Jorge Jesus continua a ser muito contestado pelos adeptos e tem até ao fim do ano dois verdadeiros testes (ambos no Dragão) à sua continuidade no Benfica


Nisto, há uma vitória contundente frente a um Famalicão em fase de enorme fragilidade, exposta de modo assassino por um Darwin em noite formidável. Há um sorteio de Champions amigável, a prometer uma eliminatória empolgante frente a um dos clubes mais interessantes do mundo. E há, espera-se, um presente de Natal na chuteirinha sob a forma de uma eliminação do Futebol Clube do Porto, seguida, espera-se, de nova vitória sobre o Futebol Clube do Porto. Há um mundo de possibilidades moderadamente épicas diante de nós. Mas, sendo assim, porque é que adeptos como eu sentem que são hoje obrigados a dividir casa com um cônjuge a quem já mal dirigem a palavra? Perdoem-me aqueles que acharem a comparação infeliz, mas é por aqui que ando, desencantado com a identidade deste Benfica, que teima em não se afirmar decisivamente. Sei que o próprio Jorge Jesus não levará a mal as minhas palavras. O próprio já fez questão de dizer que a vida de treinador é mesmo esta, uns dias na mó de cima, outros dias à mercê dos humores do adepto. Mas talvez nunca como hoje se tenha sentido tão refém da sua própria promessa. O futebol a triplicar que nos prometeu e não entregou continua a ensombrar esta passagem pelo Benfica, por muitos objetivos que a realidade dê como atingidos. Jorge Jesus chegou ao Benfica como o treinador de Vieira. Parecia ter muito para voltar a dar certo. Não interessa agora se foi usado como um trunfo eleitoral, ou se era a melhor escolha possível naquele momento. Interessam os quase dois anos passados, que parecem muitos mais.
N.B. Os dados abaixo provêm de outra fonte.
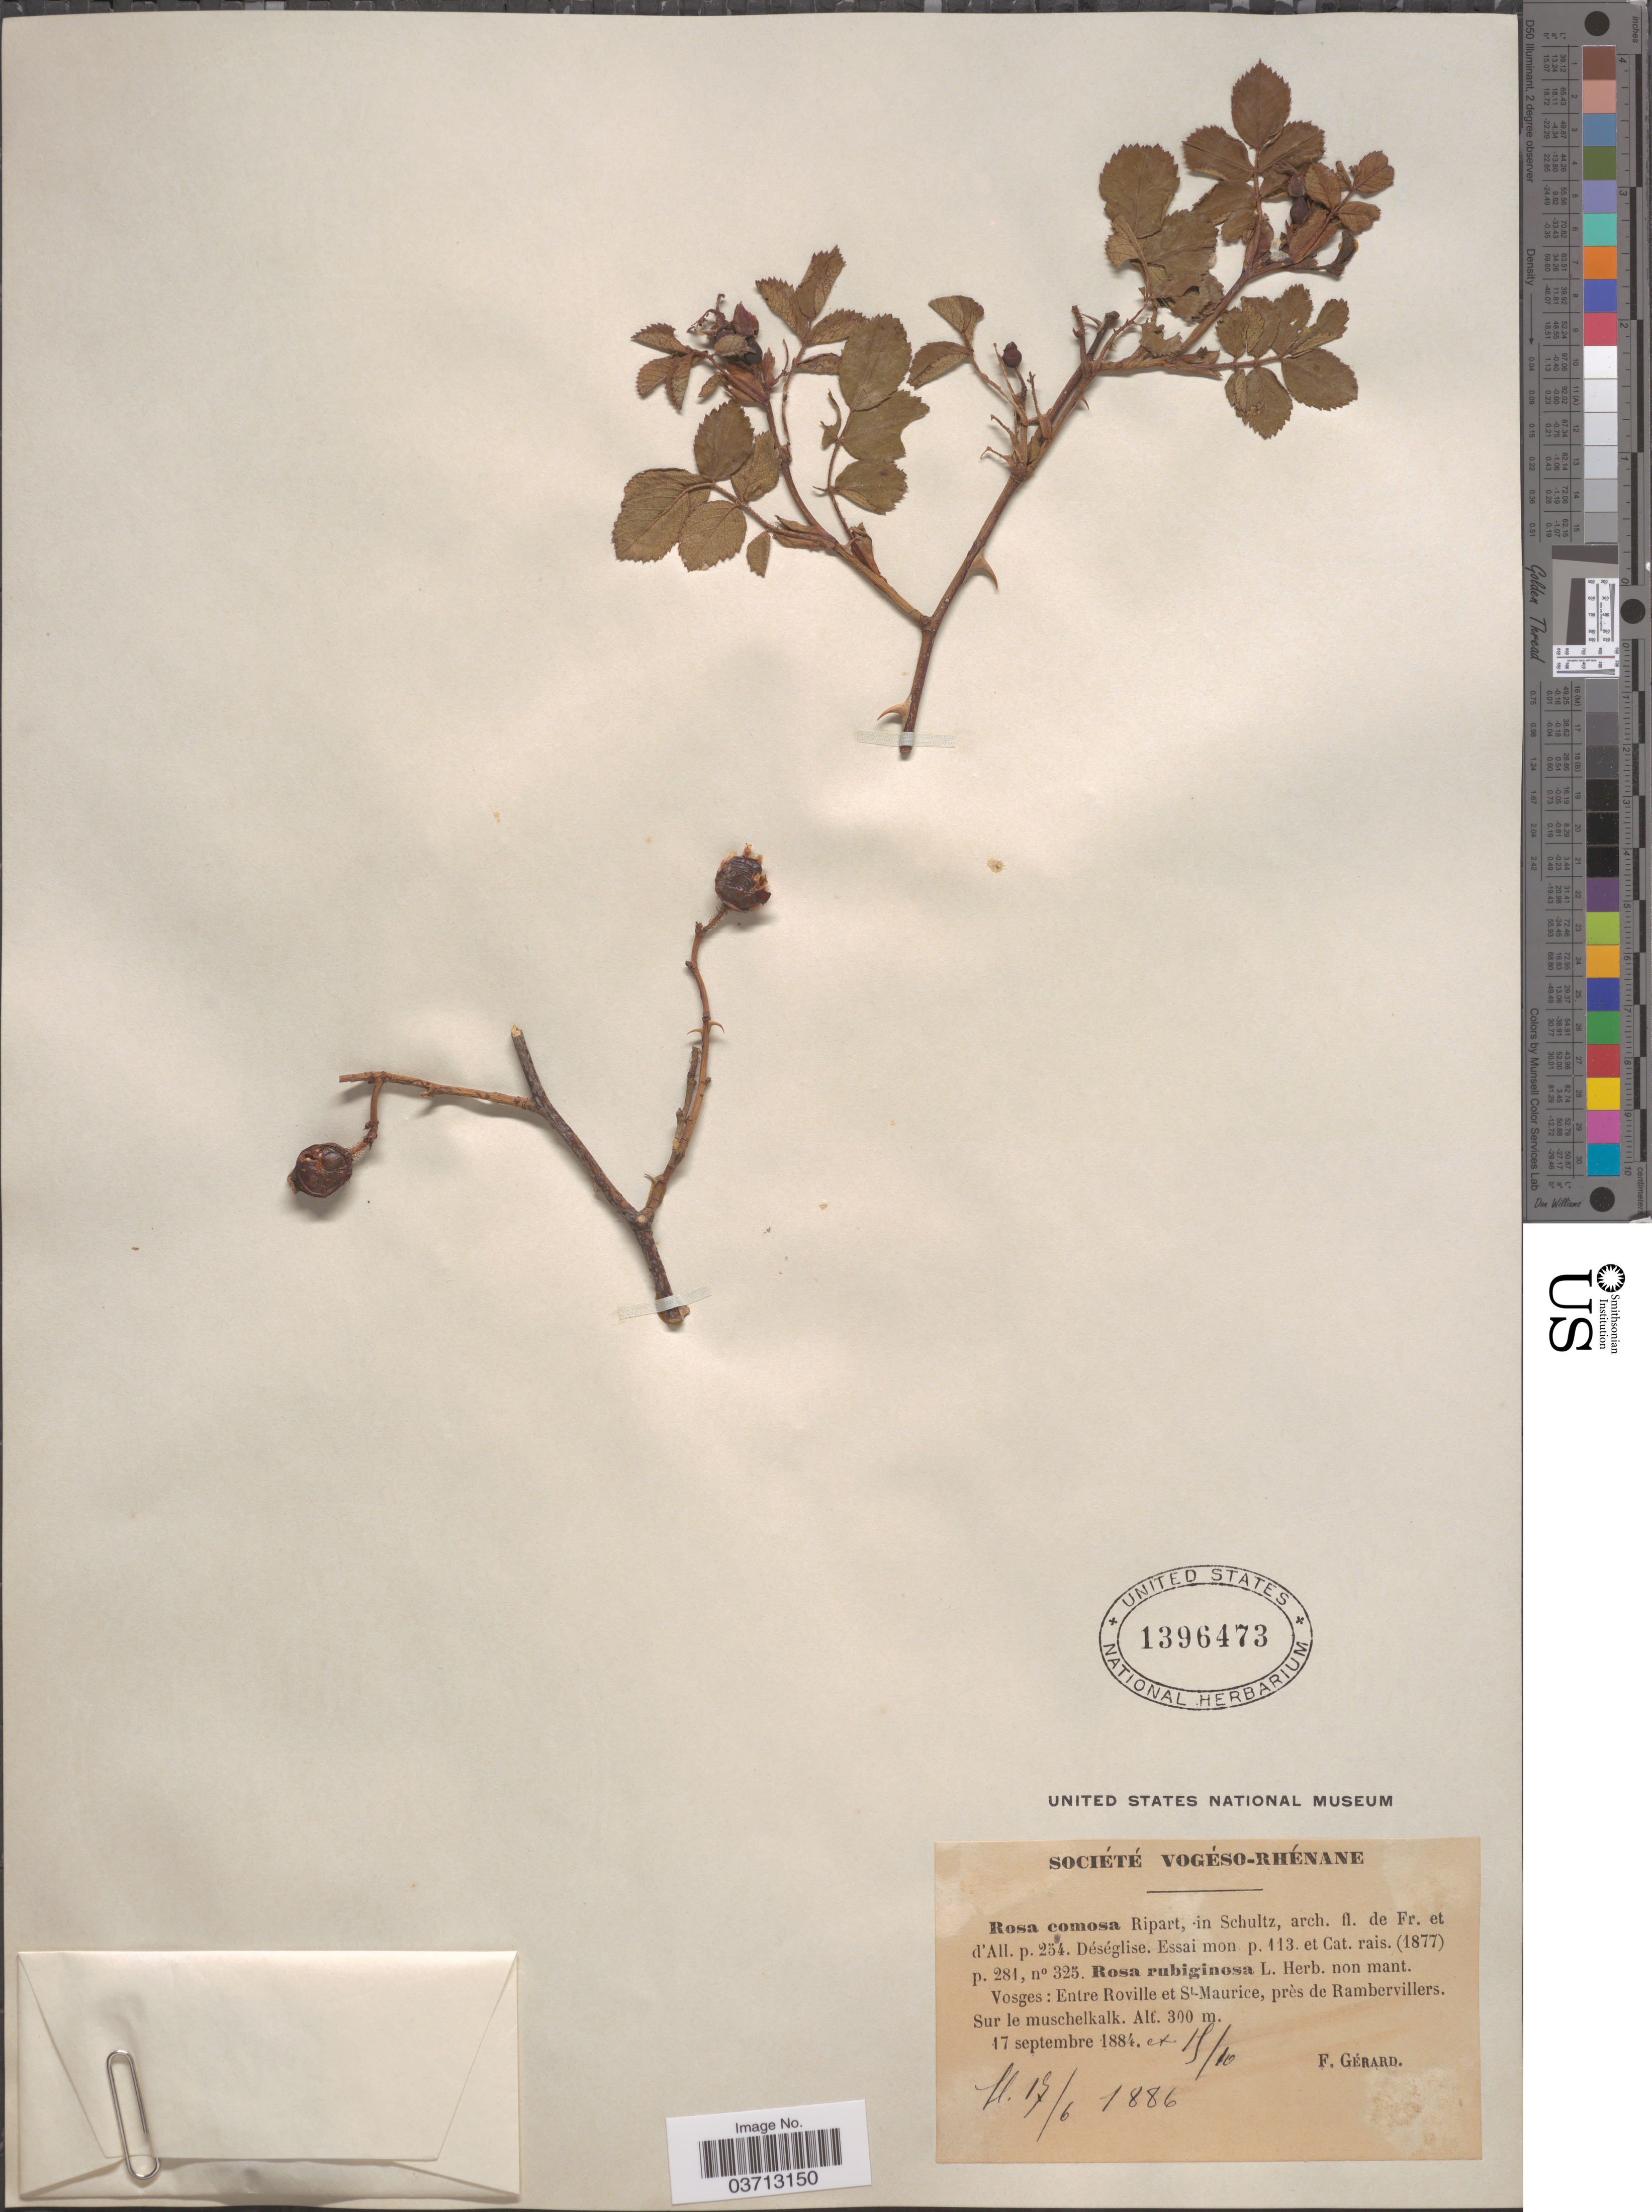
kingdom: Plantae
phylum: Tracheophyta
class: Magnoliopsida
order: Rosales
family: Rosaceae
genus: Rosa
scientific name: Rosa comosa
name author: Ripart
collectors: F. Gérard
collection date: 1884-09-17/1886-06-17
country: France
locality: Vosges: Entre Roville et St-Maurice, près de Rambervillers. Sur le muschelkalk.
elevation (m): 300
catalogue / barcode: US 1396473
Hoje, sem entregar o futebol a que nos habituou, e que nos prometeu, sem o apadrinhamento de Vieira, sem a confiança dos adeptos, vinculado a uma parceria aparentemente fria com Rui Costa, Jorge Jesus é o treinador exatamente de quem?
 Vida de cônjuges de costas voltadas, a quanto obrigas por amor à causa maior. Por enquanto dividimos a casa, nós os adeptos e Jorge Jesus, pelo bem dos nossos filhos (os jogadores), até eles irem para a universidade, que neste paralelismo algo tonto mas adequado acontecerá lá para junho, isto se tudo correr de feição, ou então já este mês, se Jesus não souber comandar os jogadores a duas vitórias frente ao Futebol Clube de Porto. Sim, porque, se essa seria sempre a exigência nestes dois jogos, é também impossível esperar menos após a paupérrima exibição frente ao Sporting. Não temos apenas que ganhar. Temos de recuperar o orgulho. Ganhámos ao Dínamo Kiev e ao Famalicão? Porreiro. Tenho para mim que os jogos seguintes serão os verdadeiros testes que nos dirão se a equipa está de facto melhor e podemos aspirar a muito mais esta época, ou se teremos de acelerar um novo ciclo de liderança técnica, idealmente a tempo de chegar a Amesterdão com uma equipa oleada para disputar o acesso aos quartos de final. É curioso porque, tanto em caso de um desfecho como do outro, o Benfica terá muito a ganhar.